**INSTRUCTIONS**
1 – Return the passage of the Easter post from "Scenes from the" up to and including "Sevenhill) and me.".
2 – List every place name that appears in the Easter post.
3 – Extend the Easter post past its final sentence.

**PAGE**
## Start
Scenes from the first day in Sydney
Tuesday, April 14, 2009
Celebrating Christ's Resurrection
Sunday night, Jesuits from Adelaide joined us here at Sevenhill for a wonderful feast (a break day from retreat!). Here, Arthur Leger and I are with Minh Uoc Pham, a Jesuit originally from Vietnam and now working in Manila. The three of us lived in Cambridge, MA during our theology studies and I haven't seen Minh Uoc since then.
This picture is from the Easter Vigil, the night before. (I am trying not to make a face as I spill hot wax all over my hand.)
On Easter morning, several of us got up to see the sunrise. Pictured here: Bruno (Switzerland), Ian (the Director here at Sevenhill) and me.
Sunrise... a wonderful natural reminder of the renewal of life at Easter.
A friend sent this meditation on our own process of becoming human through our relationship with the Divine. It is taken from Rilke's Letters to a Young Poet. I thought it was a beautiful and deep reflection on the desire the Risen Christ has to "Easter" in our hearts, like Spring becoming manifest in and through the nature around us.
## End
Bounding box entries
## Start
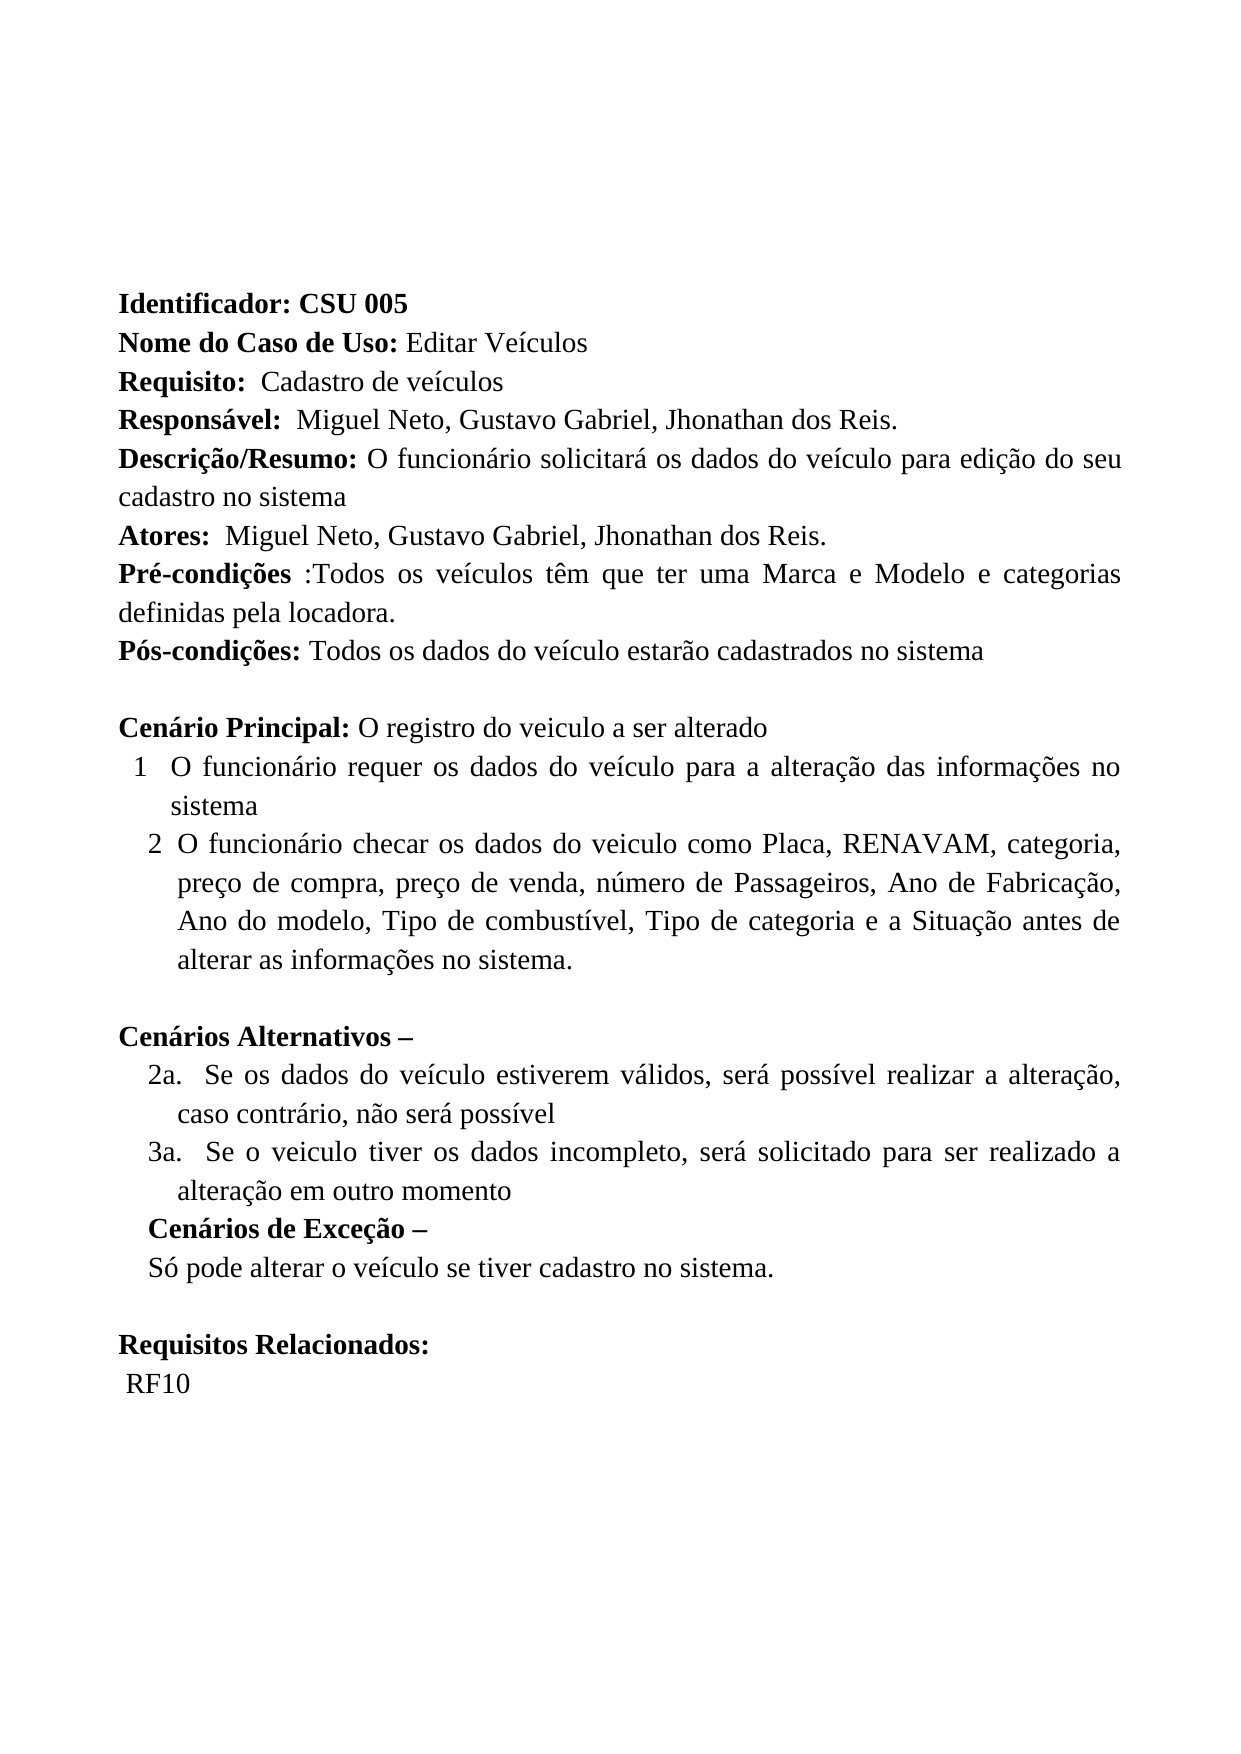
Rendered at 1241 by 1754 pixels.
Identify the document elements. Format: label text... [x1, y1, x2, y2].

text Atores: Miguel Neto, Gustavo Gabriel, Jhonathan dos Reis. [118, 518, 1122, 551]
text Requisito: Cadastro de veículos [118, 364, 1122, 397]
text Identificador: CSU 005 [118, 287, 1122, 320]
text Cenários Alternativos – [118, 1019, 1122, 1052]
text RF10 [118, 1366, 1122, 1399]
list 2a. Se os dados do veículo estiverem válidos, será possível realizar a alteração, caso contrário, não será possível [148, 1057, 1122, 1129]
text Requisitos Relacionados: [118, 1327, 1122, 1361]
list O funcionário requer os dados do veículo para a alteração das informações no sistema [133, 749, 1122, 821]
text Cenário Principal: O registro do veiculo a ser alterado [118, 711, 1122, 744]
text Nome do Caso de Uso: Editar Veículos [118, 325, 1122, 359]
text Pré-condições :Todos os veículos têm que ter uma Marca e Modelo e categorias definidas pela locadora. [118, 556, 1122, 628]
list O funcionário checar os dados do veiculo como Placa, RENAVAM, categoria, preço de compra, preço de venda, número de Passageiros, Ano de Fabricação, Ano do modelo, Tipo de combustível, Tipo de categoria e a Situação antes de alterar as informações no sistema. [148, 826, 1122, 975]
text Responsável: Miguel Neto, Gustavo Gabriel, Jhonathan dos Reis. [118, 402, 1122, 436]
text Pós-condições: Todos os dados do veículo estarão cadastrados no sistema [118, 633, 1122, 667]
text Descrição/Resumo: O funcionário solicitará os dados do veículo para edição do seu cadastro no sistema [118, 441, 1122, 513]
text Cenários de Exceção – [148, 1212, 1122, 1245]
list 3a. Se o veiculo tiver os dados incompleto, será solicitado para ser realizado a alteração em outro momento [148, 1134, 1122, 1207]
text Só pode alterar o veículo se tiver cadastro no sistema. [148, 1250, 1122, 1284]
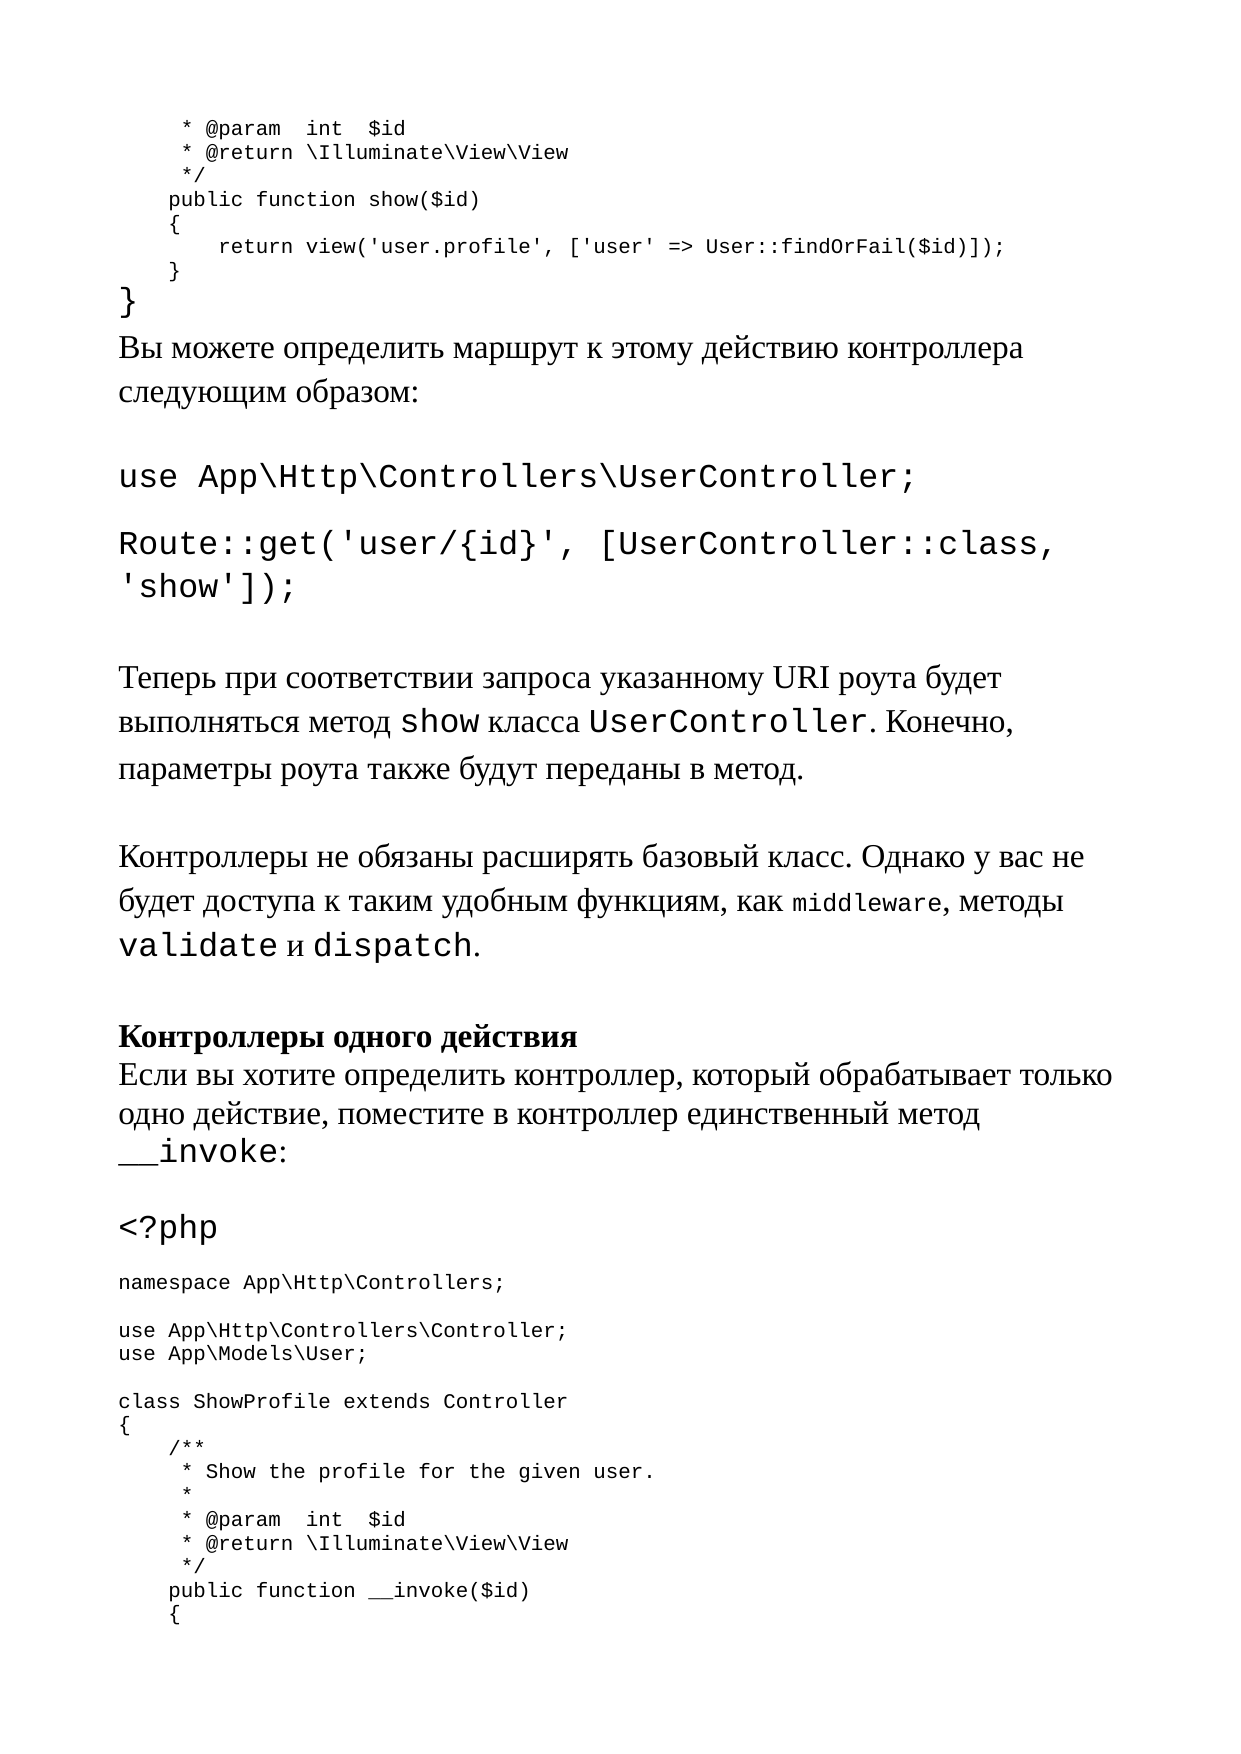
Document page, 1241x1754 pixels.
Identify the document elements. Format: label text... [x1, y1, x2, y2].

text */ [118, 1556, 1122, 1580]
text } [118, 260, 1122, 284]
text /** [118, 1438, 1122, 1462]
text class ShowProfile extends Controller [118, 1391, 1122, 1414]
text Теперь при соответствии запроса указанному URI роута будет выполняться метод show класса UserController. Конечно, параметры роута также будут переданы в метод. Контроллеры не обязаны расширять базовый класс. Однако у вас не будет доступа к таким удобным функциям, как middleware, методы validate и dispatch. [118, 613, 1122, 966]
text * @param int $id [118, 1509, 1122, 1532]
text * @return \Illuminate\View\View [118, 142, 1122, 165]
text */ [118, 165, 1122, 189]
text <?php [118, 1211, 1122, 1249]
text public function show($id) [118, 189, 1122, 213]
text { [118, 1603, 1122, 1627]
text * Show the profile for the given user. [118, 1462, 1122, 1485]
text use App\Models\User; [118, 1343, 1122, 1367]
text { [118, 213, 1122, 236]
text namespace App\Http\Controllers; [118, 1272, 1122, 1296]
text } Вы можете определить маршрут к этому действию контроллера следующим образом: use App\Http\Controllers\UserController; [118, 284, 1122, 497]
text { [118, 1414, 1122, 1438]
text public function __invoke($id) [118, 1580, 1122, 1603]
text return view('user.profile', ['user' => User::findOrFail($id)]); [118, 236, 1122, 260]
text Если вы хотите определить контроллер, который обрабатывает только одно действие, поместите в контроллер единственный метод __invoke: [118, 1055, 1122, 1173]
text use App\Http\Controllers\Controller; [118, 1320, 1122, 1343]
text * @return \Illuminate\View\View [118, 1532, 1122, 1556]
text * @param int $id [118, 118, 1122, 142]
subtitle Контроллеры одного действия [118, 1016, 1122, 1055]
text * [118, 1485, 1122, 1509]
text Route::get('user/{id}', [UserController::class, 'show']); [118, 526, 1122, 608]
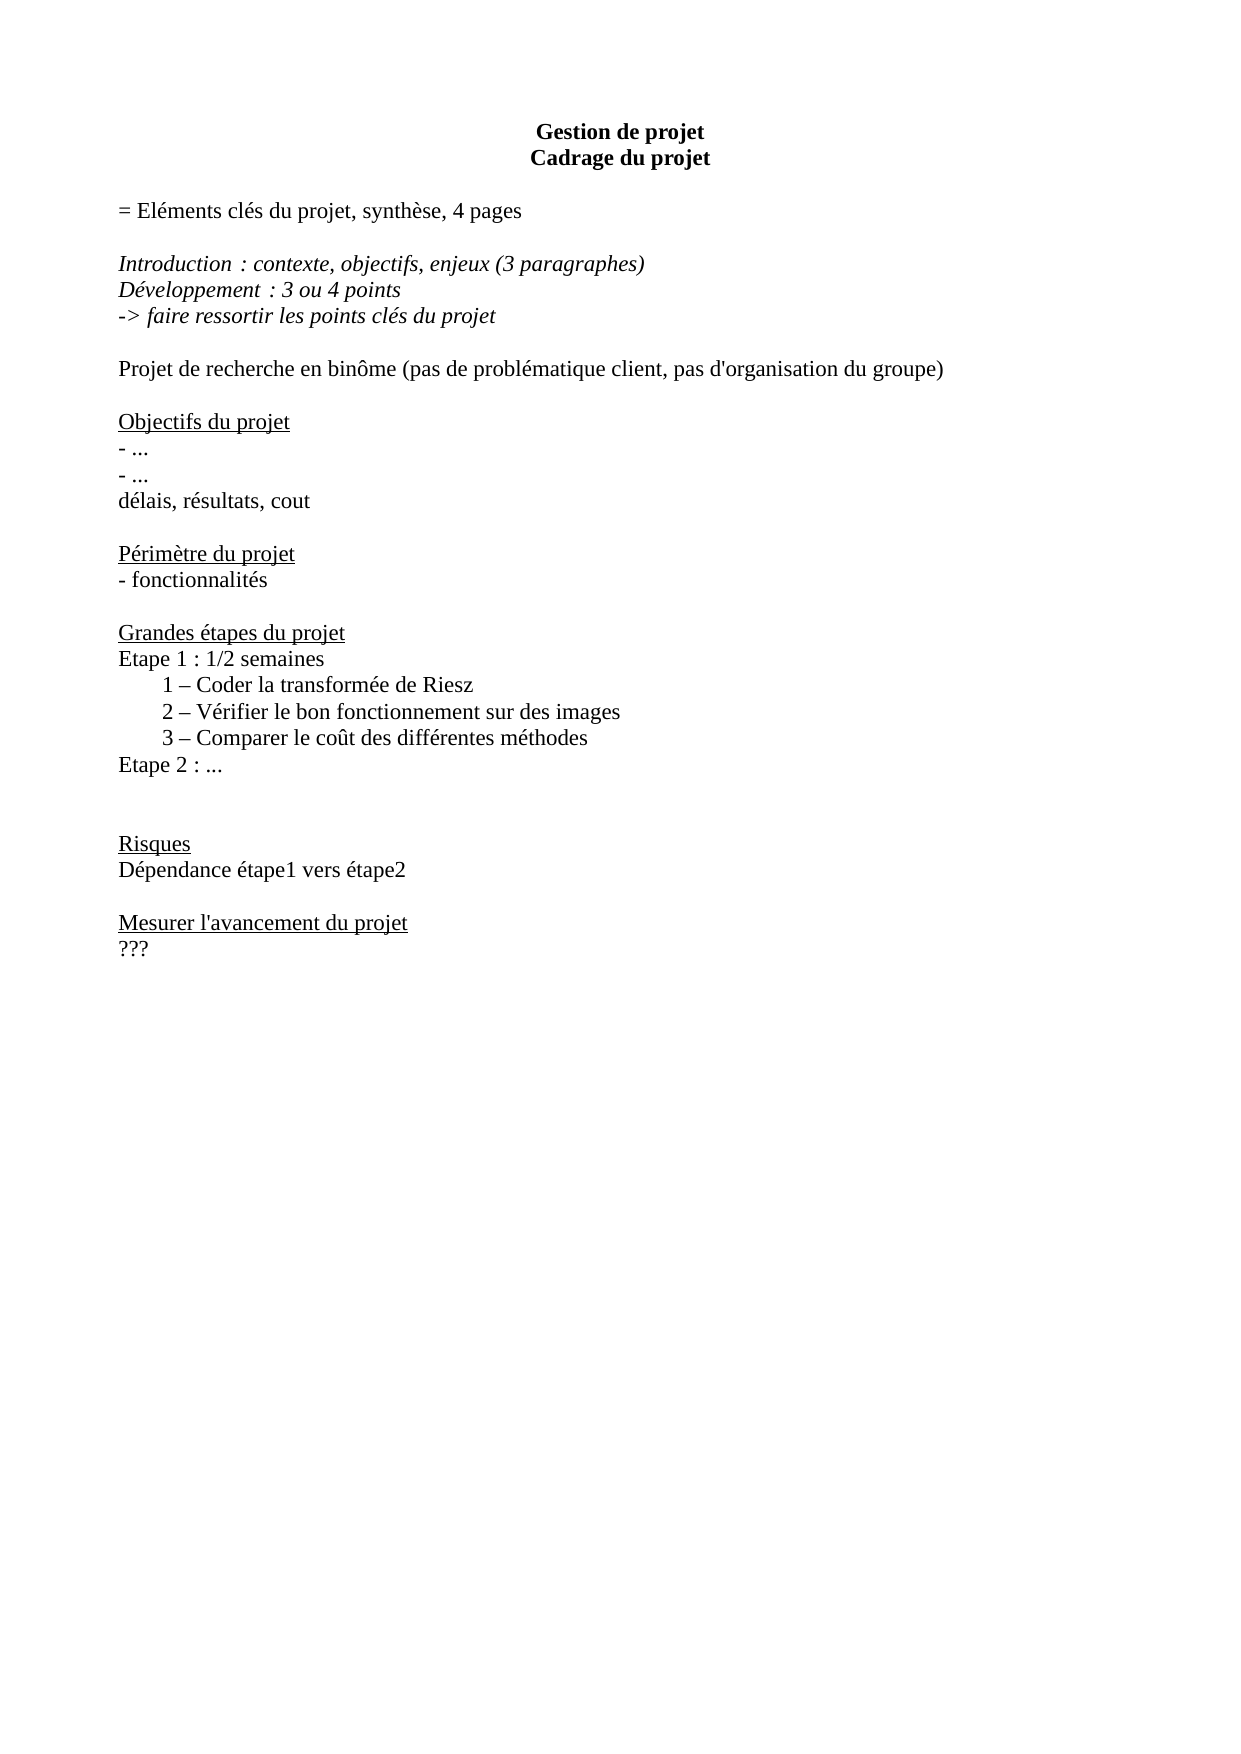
## End
**OUTPUTS IN ORDER**
1 –
Scenes from the first day in Sydney
Tuesday, April 14, 2009
Celebrating Christ's Resurrection
Sunday night, Jesuits from Adelaide joined us here at Sevenhill for a wonderful feast (a break day from retreat!). Here, Arthur Leger and I are with Minh Uoc Pham, a Jesuit originally from Vietnam and now working in Manila. The three of us lived in Cambridge, MA during our theology studies and I haven't seen Minh Uoc since then.
This picture is from the Easter Vigil, the night before. (I am trying not to make a face as I spill hot wax all over my hand.)
On Easter morning, several of us got up to see the sunrise. Pictured here: Bruno (Switzerland), Ian (the Director here at Sevenhill) and me.

2 – Sydney, Sevenhill, Adelaide, Vietnam, Manila, Cambridge, MA, Switzerland

3 –
"Why do you not think of him as the coming one imminent from all eternity, the future one, the final fruit of a tree whose leaves we are? What keeps you from projecting his birth into times that are in the process of becoming, and living your life like a painful and beautiful day in the history of a great gestation? For do you not see how everything that happens keeps on being a beginning, and could it not be His beginning, since beginning is in itself always so beautiful? If he is the most perfect must not the lesser be BEFORE him, so that he can choose himself out of the fullness and overflow?---Must he not be the last, in order to encompass everything within himself, and what meaning would we have if he, whom we long for, had already been?
As the bees bring in the honey, so do we fetch the sweetest out of everything and build Him. With the trivial even, with the insignificant (if only it is done out of love), we make a start, with work and with resting after it, with a silence or with a little solitary joy, with everything we do alone, without supporters and participants, we begin Him whom we shall not live to know, even as our forbears could not live to know us. And yet they, who are long home, are in us; as predisposition, as burden upon our destiny, as blood that pulsates, and as gesture that rises up out of the depths of time.
Is there anything that can take from you the hope of this someday being in him, the farthest, the ultimate?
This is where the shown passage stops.